IIRC, when we moved to a highly-customized-Lucene-based system in 2011, we dropped the server count on the cluster from around 400 nodes to around 15.

teraflop · on May 4, 2018

You can only upgrade hardware so much. If by doing a lot of low-level optimizations, you can remove (or delay) the need to build a complex distributed system, then the optimizations end up paying big dividends beyond just the cost of the machines.

mmt · on May 4, 2018

I think it's also important to know when this occurred. I've found there's a general tendency among software engineers to (surprise!) believe that it's easier/cheaper to solve the problem of scale in software rather than hardware, and it's often fueled by the misconception that the alternative to doing so is a complex, distributed system.

This is a false dichotomy.

Maybe during the days of the dot-com boom, it was was true enough because scaling a single server "vertically" became cost prohibitive very quickly, especially since truly large machines came only from brand-name vendors. That was, however, a very long time ago.

A naive interpretation of Moore's law implies CPU performance today is in the high hundreds of times as fast as back then. Even I/O throughput has improved something like a multiple of mid-10s, IIRC. More importantly, cost has come down, too.
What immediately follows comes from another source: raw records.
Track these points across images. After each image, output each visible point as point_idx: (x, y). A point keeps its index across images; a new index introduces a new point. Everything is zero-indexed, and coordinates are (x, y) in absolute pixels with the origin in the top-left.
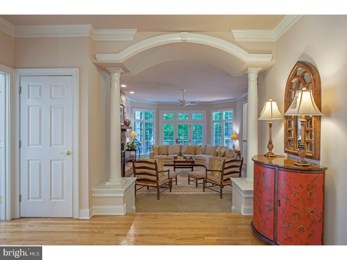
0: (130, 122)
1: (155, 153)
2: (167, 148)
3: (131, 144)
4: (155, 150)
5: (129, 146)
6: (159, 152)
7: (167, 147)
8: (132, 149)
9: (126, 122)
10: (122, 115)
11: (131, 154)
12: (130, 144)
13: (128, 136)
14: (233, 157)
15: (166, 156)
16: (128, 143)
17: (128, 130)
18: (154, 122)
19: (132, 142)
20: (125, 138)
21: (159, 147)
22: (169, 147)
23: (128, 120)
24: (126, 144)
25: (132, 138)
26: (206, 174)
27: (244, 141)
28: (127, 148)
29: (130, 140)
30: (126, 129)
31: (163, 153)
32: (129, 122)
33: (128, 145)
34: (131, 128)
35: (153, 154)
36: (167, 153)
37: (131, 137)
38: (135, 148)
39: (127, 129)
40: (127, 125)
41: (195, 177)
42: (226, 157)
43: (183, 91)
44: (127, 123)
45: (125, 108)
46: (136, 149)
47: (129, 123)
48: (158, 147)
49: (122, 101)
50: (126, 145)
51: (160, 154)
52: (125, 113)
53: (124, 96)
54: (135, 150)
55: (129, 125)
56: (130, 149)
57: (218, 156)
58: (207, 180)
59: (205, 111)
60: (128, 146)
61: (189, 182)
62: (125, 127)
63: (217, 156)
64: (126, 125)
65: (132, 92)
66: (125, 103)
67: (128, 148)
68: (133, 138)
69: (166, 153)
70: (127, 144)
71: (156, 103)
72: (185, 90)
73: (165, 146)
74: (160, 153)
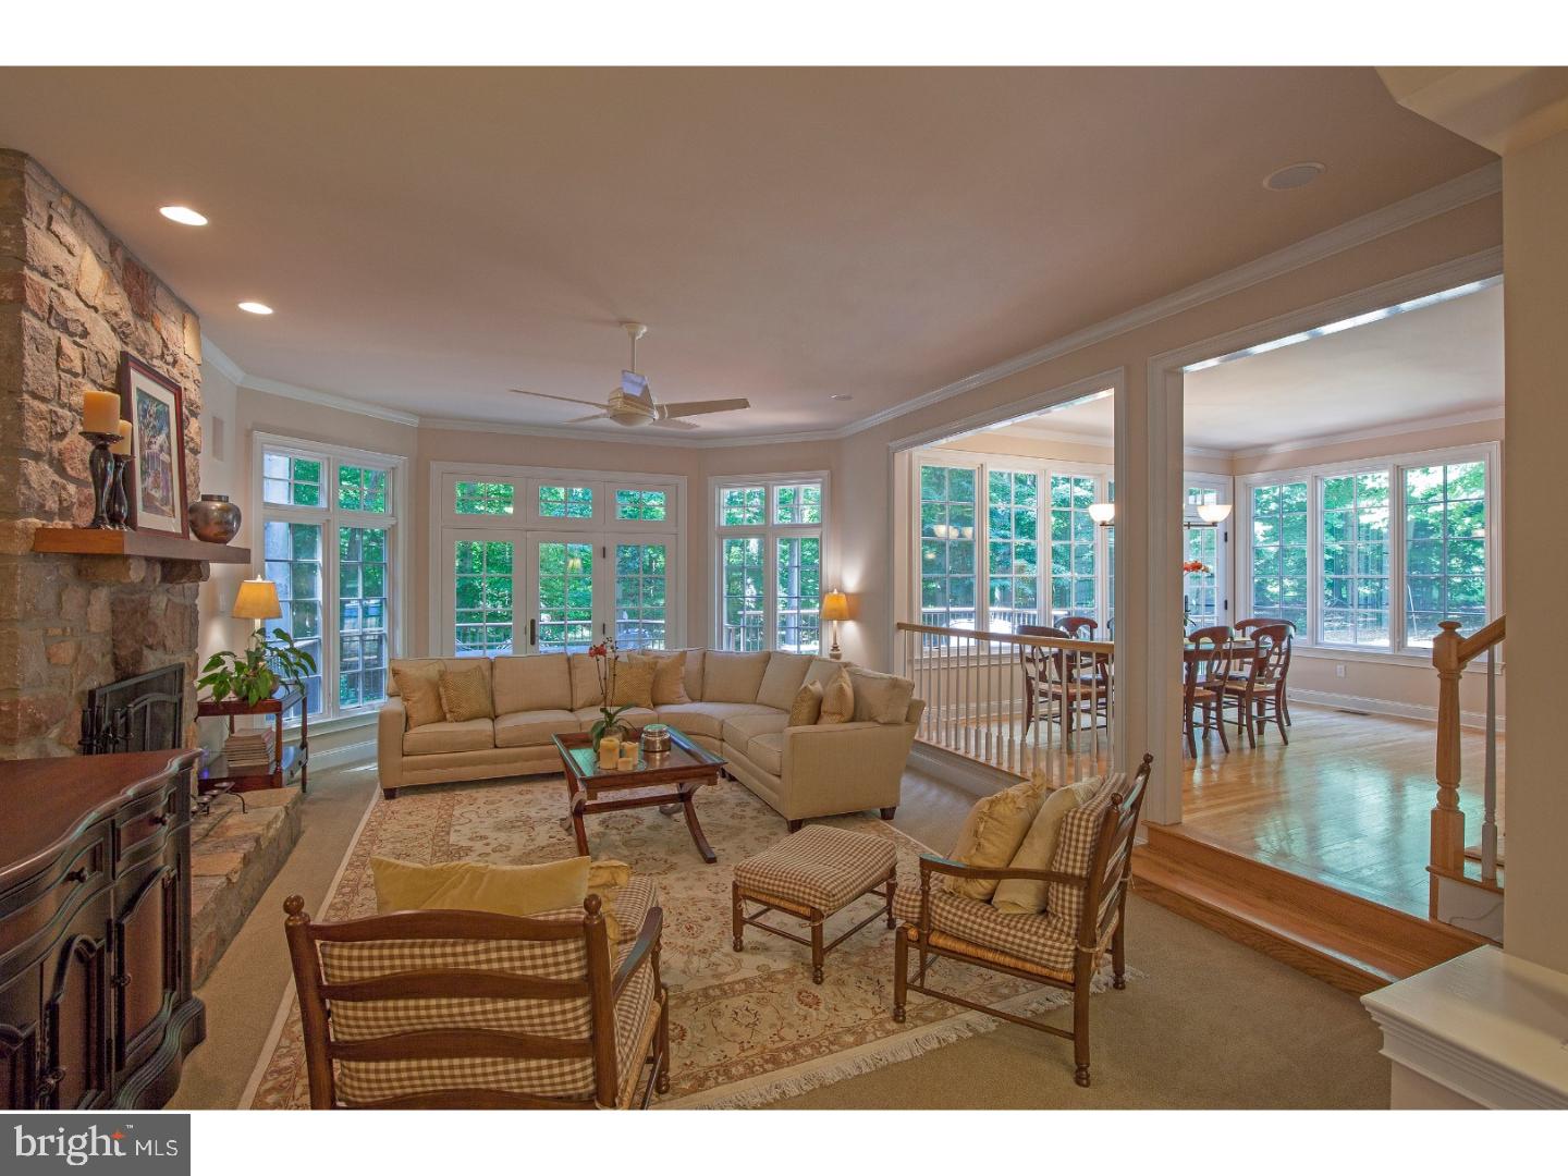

The purchase price premium for getting the highest-performance CPUs (and mobo they need) in a server over the lowest cost per performance option is about 3x. Considering that this is, necessarily, a single [1] server, the base for that premium isn't exactly tremendous. The total cost would seem to be on the same order of magnitude as a team of programmers.

Of course, in the instant example, the database was particularly specialized, including what strikes me as a unique feature, a lossy index. I'd expect data integrity to be one of the huge challenges of databases, which, if relaxed, makes writing a custom one a more reasonable proposition.

[1] Or a modest number, on the order of a dozen, for something like read slaves, rather than the multiple dozens if not hundreds the distributed system.

Retric · on May 5, 2018

It's not an either or situation. Often there is a ~10-1,000x performance gains to be had in software from the initial production version to the optimized version. Similarly you can often get ~10-1,000x speed bump from better hardware.

But, the gains become more expensive as you move up the scale. So, at least starting down the software path is often very cheap with many large gains to be had. Similarly, it's at least looking at the software before you scale to the next level of hardware tends to be a great investment.

It's not about always looking at software, it's a question of regularly going back to software as it's better to regularly do so rather than as a one time push.

mmt · on May 6, 2018

> It's not an either or situation.

I'm a bit confused.. are you agreeing or disagreeing? My point was to call out a false dichotomy and offer a third option.

> It's not about always looking at software

Yet that's exactly what happens. Software engineers completely dominate the field, including management, so they always look at software and only software.

Shikadi · on May 5, 2018

Moore's law is about transistor count, not performance

mmt · on May 6, 2018

I'm well aware, which is why I specified a naive interpretation. Still, are you actually saying that transistor count increase in the range of a multiple of 1024 hasn't been matched by comparable CPU performance improvements during that time?